Sunday, 6 December 2015

Issues with Order By, Joins and Previous Function

Key Point 1: If you apply a Join to a table you have previously Sorted using ORDER BY, the table no longer retains the order by, even if for example it's a left join which doesn't add any extra rows, just an extra field at the end.

It makes sense in hindsight, but did cause me confusion and a lot of time to resolve.

Key Point 2: Previous function looks at the previous record that was passed to the Load statement from the source - even if the previous function failed a Where clause and was not processed.



For one of my applications we have customer forecasts which look something like this:

So Customer, Date and Quantity.  In the Qlikview application the forecast needs to be spread across the days between each forecast.  So the 1st Nov for Customer abc should be spread evenly across the 2nd, 3rd, 4th, 5th and 6th November (as 1st and 7th) are weekends.

I've had a QVW script which does this by first sorting the table by Customer and Forecast Date descending (last forecast to first).

Then I have a for loop which runs 0 to 30.  For each record it checks if the Forecast Date + Counter is less than the Previous(Forecast Date).  If it is a "Forecast Spread Date" is set to be Forecast Date + Counter, otherwise Null.  The Nulls are later deleted.  There is special rule for first (ie. last forecast date) record per customer which spreads over 7 days.

So for customer abc, the first date to process is 6/12/2015.  This gets spread over a week.  2nd record is 29/11/2015.  It checks that 29/11/2015 + 0 = 29/11/2015 < 6/12/2015 so keeps that date.  29/11/2015 + 1 also till 29/11/2015 + 7 is not < 6/12/2015 so doesn't keep that date.

This all worked fine, although probably a better way to do it.

Recently a user asked for something extra.  They wanted to count how many forecasts exist in the month for the customer, and use that in some formulas.

To solve between the Order By load and the for loop, I added a [Forecast Month] field to the table and an extra step:

FC_In_Month:
LOAD
  Customer,
  Forecast_Month
  Count(Distinct Month(Forecast Date)) as FC_In_Month
RESIDENT Forecast
GROUP BY Customer, Forecast Month;

LEFT JOIN (Forecast)
  Customer,
  Forecast_Month
  FC_In_Month
RESIDENT FC_In_Month;

This adds an extra field (no new rows though) FC_In_Month.

But after doing this the for loop and date logic didn't work.  I eventually worked out that the Left Join back to the Forecast table had corrupted the sort order that was put in.  To resolve I just resorted again after the join and all okay.  But something I didn't think of at the time when added the extra step.


The other problem came about because there is actually an extra bit of info in the table.

Forecasts can be Firm or NonFirm and can have same date.  The For Loop described above is only interested in NonFirm records - the Firm records are handled elsewhere.

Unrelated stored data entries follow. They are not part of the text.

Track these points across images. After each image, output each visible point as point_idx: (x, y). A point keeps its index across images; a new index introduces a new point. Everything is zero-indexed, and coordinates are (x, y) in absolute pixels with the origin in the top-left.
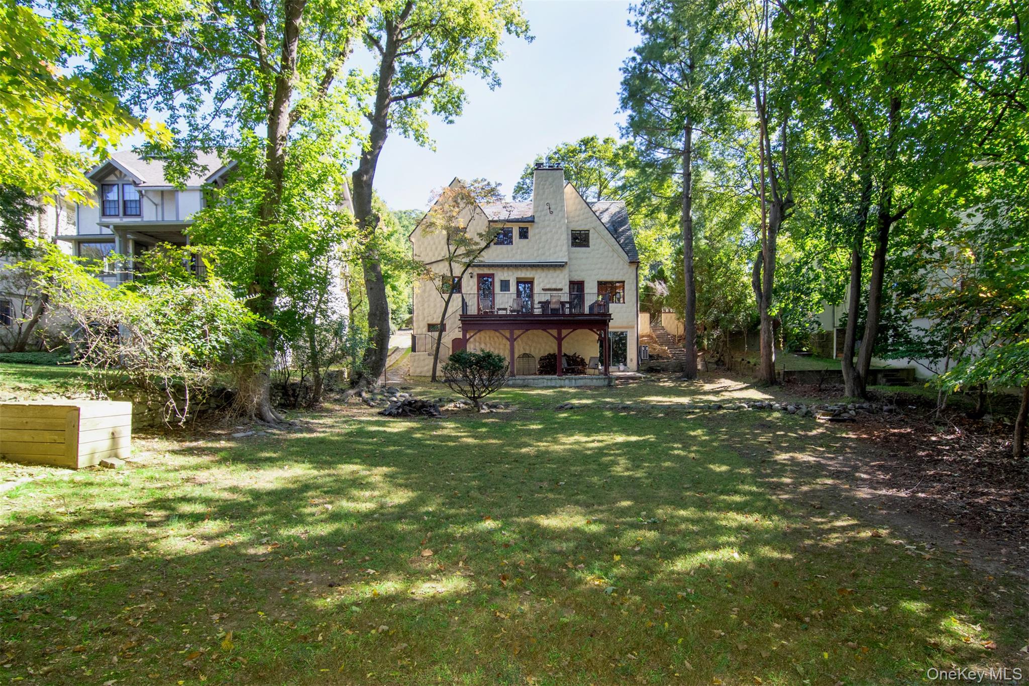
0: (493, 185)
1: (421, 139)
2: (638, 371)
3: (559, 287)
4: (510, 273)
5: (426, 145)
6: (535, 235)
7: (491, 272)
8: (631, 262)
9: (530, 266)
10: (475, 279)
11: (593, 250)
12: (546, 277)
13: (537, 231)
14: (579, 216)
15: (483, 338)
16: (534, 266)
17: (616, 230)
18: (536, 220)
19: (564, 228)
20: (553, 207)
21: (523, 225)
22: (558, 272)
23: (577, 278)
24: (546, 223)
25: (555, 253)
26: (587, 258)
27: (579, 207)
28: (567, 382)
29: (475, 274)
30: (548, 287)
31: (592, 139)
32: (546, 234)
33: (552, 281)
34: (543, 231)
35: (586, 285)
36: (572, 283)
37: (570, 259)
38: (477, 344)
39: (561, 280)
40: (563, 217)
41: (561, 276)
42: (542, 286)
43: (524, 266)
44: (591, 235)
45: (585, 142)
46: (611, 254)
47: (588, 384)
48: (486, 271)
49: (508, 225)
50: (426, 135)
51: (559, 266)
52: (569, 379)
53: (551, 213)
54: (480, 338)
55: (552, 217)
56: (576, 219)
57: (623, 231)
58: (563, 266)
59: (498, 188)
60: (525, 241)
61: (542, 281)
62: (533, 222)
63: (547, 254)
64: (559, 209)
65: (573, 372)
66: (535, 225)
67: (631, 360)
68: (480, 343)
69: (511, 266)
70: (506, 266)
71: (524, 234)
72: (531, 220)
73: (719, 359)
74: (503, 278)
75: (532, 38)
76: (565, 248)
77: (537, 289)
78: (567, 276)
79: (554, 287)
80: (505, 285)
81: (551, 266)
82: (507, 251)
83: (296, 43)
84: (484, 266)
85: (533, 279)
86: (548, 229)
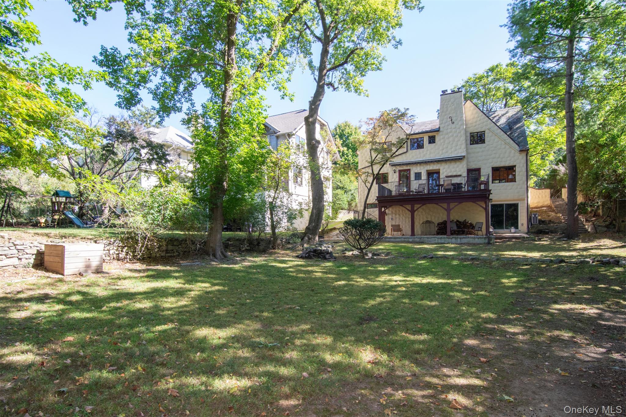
0: (403, 111)
1: (358, 91)
2: (527, 233)
3: (459, 174)
4: (422, 167)
5: (362, 94)
6: (440, 140)
7: (408, 168)
8: (521, 151)
9: (435, 161)
10: (397, 174)
11: (488, 145)
12: (449, 167)
13: (441, 137)
14: (476, 122)
15: (397, 211)
16: (439, 161)
17: (511, 129)
18: (441, 129)
19: (463, 132)
20: (454, 119)
21: (431, 134)
22: (458, 163)
23: (473, 166)
24: (449, 130)
25: (456, 150)
26: (483, 151)
27: (476, 116)
28: (454, 240)
29: (397, 170)
30: (450, 174)
31: (497, 66)
32: (448, 138)
33: (453, 170)
34: (447, 136)
35: (482, 171)
36: (469, 171)
37: (468, 153)
38: (394, 215)
39: (461, 169)
40: (462, 124)
41: (461, 166)
42: (445, 174)
43: (432, 162)
44: (486, 135)
45: (492, 70)
46: (503, 146)
47: (471, 242)
48: (405, 168)
49: (421, 136)
50: (361, 88)
51: (459, 159)
52: (455, 238)
53: (453, 123)
54: (396, 211)
55: (453, 126)
56: (474, 124)
57: (517, 128)
58: (461, 159)
59: (407, 112)
60: (432, 145)
61: (445, 170)
62: (438, 131)
63: (450, 152)
64: (459, 119)
65: (463, 233)
66: (441, 133)
67: (522, 225)
68: (396, 215)
69: (422, 162)
70: (419, 163)
71: (432, 140)
72: (438, 130)
73: (611, 224)
74: (416, 171)
75: (423, 8)
76: (464, 146)
77: (442, 176)
78: (465, 166)
79: (455, 174)
80: (418, 176)
81: (452, 160)
82: (420, 153)
83: (234, 49)
84: (403, 164)
85: (439, 170)
86: (450, 135)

The Load statement that runs within the Loop has a clause Where Type = "NonFirm".

As mentioned above the test is that the Forecast Date + Counter < Previous(Forecast Date).  Problem I had was with the 15th.  Working backwards by date, the first record it came across was the Firm.  The Where clause excluded this record.  It then moved to the Non-Firm record.  The Previous(Forecast Date) was the 15th - the excluded Firm record and so the test failed for the NonFirm record as well as 15/11/2015 + 0 is not < 15/11/2015.

Solution was to create a separate pre-filtered table so that what I fed into the Load statement in the For Loop only has NonFirm.  This worked, but it's not a great solution.

Both of these make sense when I think about them - even obvious.  But it was hard to see why it went wrong and hard to find.  The Previous issue had been in the code and although not common in the data was actually presenting incorrect data to end users.  Was only when testing my before and after that I noticed.


FINAL NOTE: "order by is a clause used for sorting the records of a resident table before they are processed by the load statement".  Never chased down that rule that will the input table to the load statement before processing.  Previously I've often sorted the table earlier or created an interim table_SORTED version.  Too lazy to check, but it is okay to rely on it in the load statement (where clause notwithstanding).